World in brief: Extremists burn churches in protest


Indian Christians  march Thursday in New Delhi to protest violence targeting  churches  in Orissa state. Associated Press
 (Associated Press / The Spokesman-Review)
The Spokesman-Review

Hindu extremists torched nearly a dozen churches and the home of a Christian leader Thursday, defying a curfew imposed to quell three days of religious violence in eastern India. Christians retaliated by setting fire to several homes belonging to Hindus.

Local police have been unsuccessful in halting the attacks and the federal government announced it was sending in a paramilitary force.

About 19 churches, most of them small mud and thatch buildings, have been razed since violence broke out on Christmas Eve when long-standing tensions between the Hindu majority and the small Christian community erupted over conversions to Christianity.

ADELAIDE, Australia

War criminal freed after seven years

Convicted terrorism supporter David Hicks is scheduled to walk free Saturday after being held captive in Guantanamo Bay and Australia for nearly seven years, though the Australian government has imposed strict controls on his movements.

Hicks became the first person convicted at a U.S. war-crimes trial since World War II when he pleaded guilty in March to providing material support to al-Qaida.

He was captured in December 2001 by the U.S.-backed Northern Alliance in Afghanistan, where he had been fighting with the Taliban. A month later, he was sent to the U.S. naval base in Guantanamo Bay, Cuba, where he spent more than five years without trial.

A U.S. military tribunal sentenced Hicks – a Muslim convert who has since renounced the faith – to seven years in prison, with all but nine months suspended. A plea bargain allowed him to serve the remainder of his sentence in his hometown of Adelaide in South Australia state.

PARIS

Chad calls charity workers kidnappers

France asked Chad on Thursday to hand over six French charity workers convicted and sentenced to eight years of forced labor for trying to kidnap 103 children from the central African country.
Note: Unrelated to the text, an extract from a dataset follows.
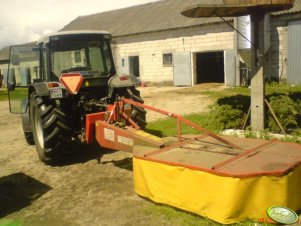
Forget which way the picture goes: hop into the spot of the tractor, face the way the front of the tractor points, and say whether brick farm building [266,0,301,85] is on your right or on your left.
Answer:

The six workers from the charity group Zoe’s Ark, charged with fraud and kidnapping, were convicted and sentenced Wednesday by a court in the Chadian capital, N’Djamena.

French Justice Minister Rachida Dati said in a statement that the repatriation request had been filed with her Chadian counterpart. Such requests are allowed under a 1976 judicial accord between the two countries.

But Chadian Justice Minister Albert Pahimi Padake said his country would have the last word.